_Document excerpt_.
Segment Open

AI Engineering Curriculum
Phase 2: Single AI Agent Development·5 min read

Module 2.1b

Tool Use (Function Calling)

The Fundamental Misunderstanding

Most people, when they first encounter tool use, assume the model is running code. It isn't.

The model cannot execute anything. It has no access to your file system, the internet, or any external service. All it can do is generate text. When Claude "uses a tool," what actually happens is:

  1. Claude outputs a structured JSON blob saying "I'd like to call this function with these arguments"
  2. Your code reads that JSON and runs the actual function
  3. You feed the result back to Claude
  4. Claude continues its response using that new information

Claude is the brain deciding what to do. Your code is the hands doing it.

This distinction matters because it means you control everything. You decide which tools exist, what they can access, and whether to actually run them. An agent that "browses the web" only does so because someone wrote a search_web() function and handed it to the model.


How You Define a Tool

A tool definition has three parts: a name, a description, and a JSON Schema describing the inputs.

Segment Closed

_Task list_.
A: Sum up the tool use lesson in two sentences.
B: Return the part of the tool use lesson that starts at the words "Most people, when" and ends after the words "hands doing it.".
The data isn't needed for anything here.

_Record extracts_.
Segment Open

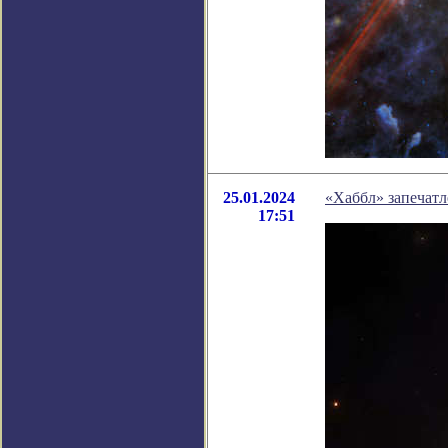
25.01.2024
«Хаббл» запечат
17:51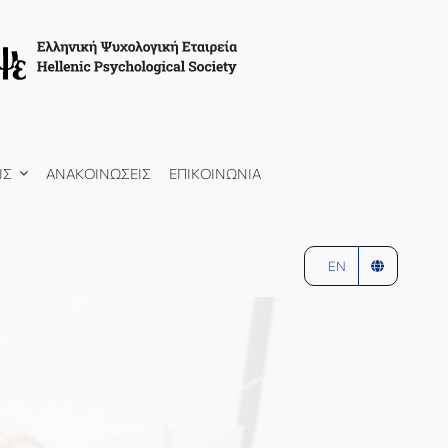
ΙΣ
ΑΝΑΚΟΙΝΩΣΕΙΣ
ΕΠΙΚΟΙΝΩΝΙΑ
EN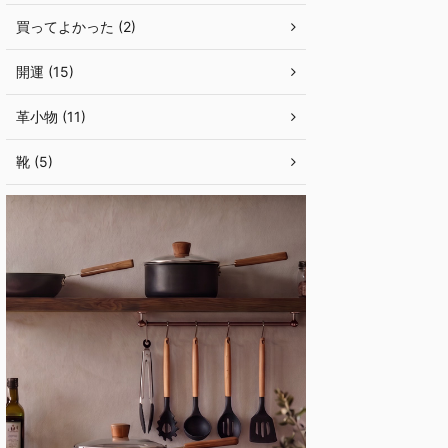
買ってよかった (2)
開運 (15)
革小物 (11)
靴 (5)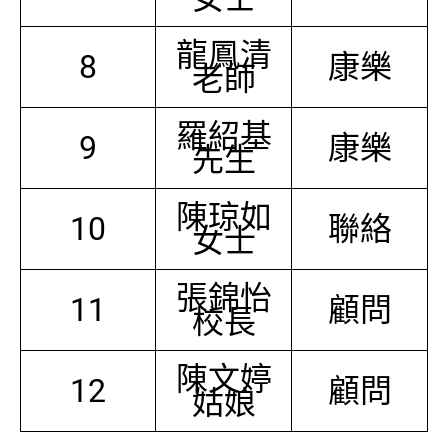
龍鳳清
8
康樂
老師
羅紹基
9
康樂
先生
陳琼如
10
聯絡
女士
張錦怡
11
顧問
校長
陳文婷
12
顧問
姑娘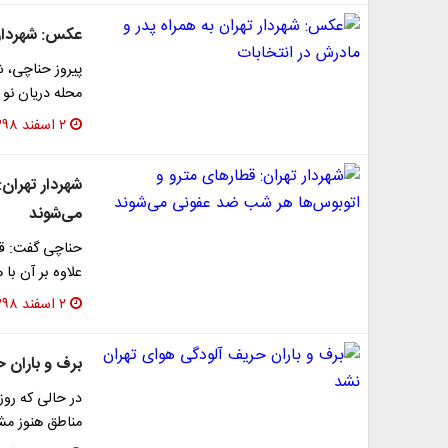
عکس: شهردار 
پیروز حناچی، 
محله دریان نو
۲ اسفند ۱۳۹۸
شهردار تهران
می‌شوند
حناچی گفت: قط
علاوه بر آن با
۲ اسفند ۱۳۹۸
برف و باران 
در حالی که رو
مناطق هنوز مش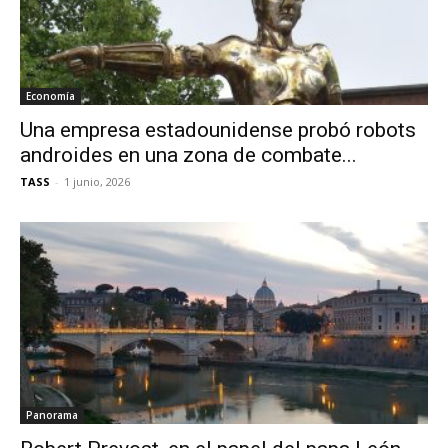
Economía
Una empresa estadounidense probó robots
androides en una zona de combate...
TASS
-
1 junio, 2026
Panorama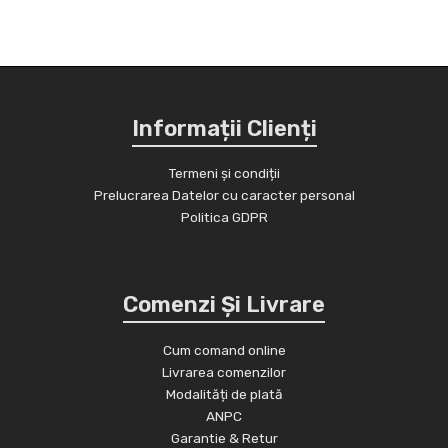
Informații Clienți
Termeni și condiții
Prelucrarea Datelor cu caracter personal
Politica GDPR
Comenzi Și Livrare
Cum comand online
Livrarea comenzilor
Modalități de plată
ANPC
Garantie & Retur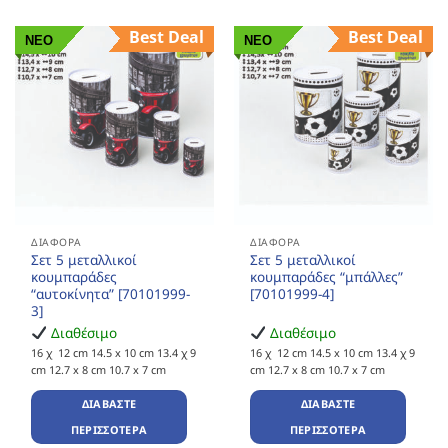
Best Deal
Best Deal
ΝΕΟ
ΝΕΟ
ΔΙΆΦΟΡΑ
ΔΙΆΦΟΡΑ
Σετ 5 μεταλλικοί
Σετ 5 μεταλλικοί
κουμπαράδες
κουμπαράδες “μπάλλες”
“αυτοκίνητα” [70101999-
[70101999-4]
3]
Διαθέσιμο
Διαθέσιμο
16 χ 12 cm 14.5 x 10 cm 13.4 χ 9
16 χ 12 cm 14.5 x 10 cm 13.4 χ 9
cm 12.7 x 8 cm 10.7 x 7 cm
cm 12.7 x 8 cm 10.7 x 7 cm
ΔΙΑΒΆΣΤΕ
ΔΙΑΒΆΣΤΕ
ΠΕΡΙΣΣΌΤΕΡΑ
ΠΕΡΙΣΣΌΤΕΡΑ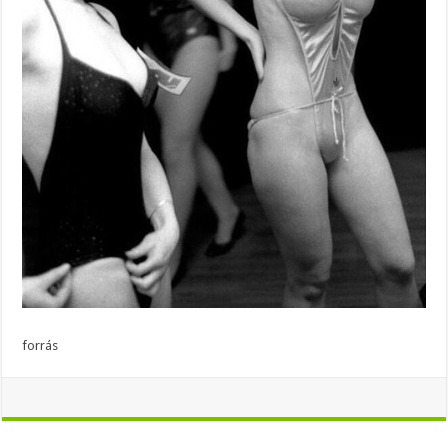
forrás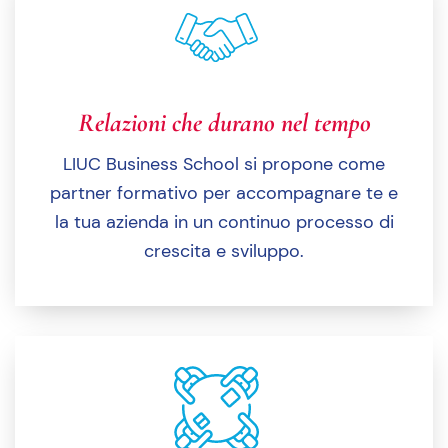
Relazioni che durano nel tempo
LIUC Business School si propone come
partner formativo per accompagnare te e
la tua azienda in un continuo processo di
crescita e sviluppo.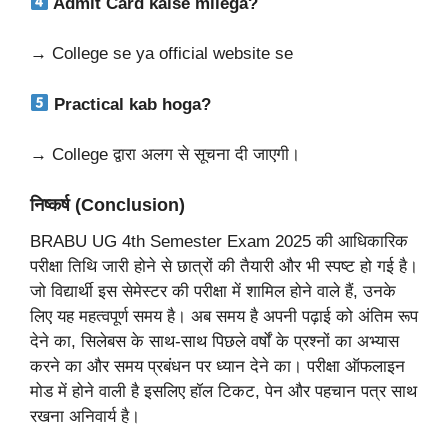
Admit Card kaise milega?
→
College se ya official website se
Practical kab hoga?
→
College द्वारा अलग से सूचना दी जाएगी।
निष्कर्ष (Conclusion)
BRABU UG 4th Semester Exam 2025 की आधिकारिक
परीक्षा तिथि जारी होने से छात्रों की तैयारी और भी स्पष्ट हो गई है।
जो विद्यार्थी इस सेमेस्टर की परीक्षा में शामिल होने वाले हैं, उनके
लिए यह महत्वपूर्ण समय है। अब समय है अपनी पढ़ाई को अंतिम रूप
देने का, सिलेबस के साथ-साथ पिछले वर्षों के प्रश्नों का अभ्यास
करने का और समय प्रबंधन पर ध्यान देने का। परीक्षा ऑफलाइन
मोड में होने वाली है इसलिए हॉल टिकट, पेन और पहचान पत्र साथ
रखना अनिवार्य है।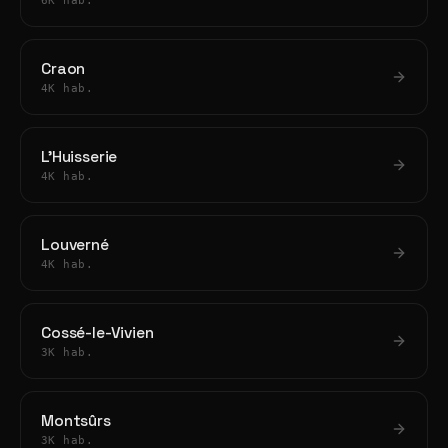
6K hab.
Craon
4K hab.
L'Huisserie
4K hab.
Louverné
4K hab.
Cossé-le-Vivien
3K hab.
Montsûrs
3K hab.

Segment Closed

_Responses to the tasks_.
A: The model can't run code; when Claude uses a tool, it outputs a JSON blob asking for a function call, your code runs that function, and the result is fed back so Claude can continue. This means you control which tools exist, what they can access, and whether they run, and each tool is defined by a name, a description, and a JSON Schema for its inputs.

B:
Most people, when they first encounter tool use, assume the model is running code. It isn't.

The model cannot execute anything. It has no access to your file system, the internet, or any external service. All it can do is generate text. When Claude "uses a tool," what actually happens is:

  1. Claude outputs a structured JSON blob saying "I'd like to call this function with these arguments"
  2. Your code reads that JSON and runs the actual function
  3. You feed the result back to Claude
  4. Claude continues its response using that new information

Claude is the brain deciding what to do. Your code is the hands doing it.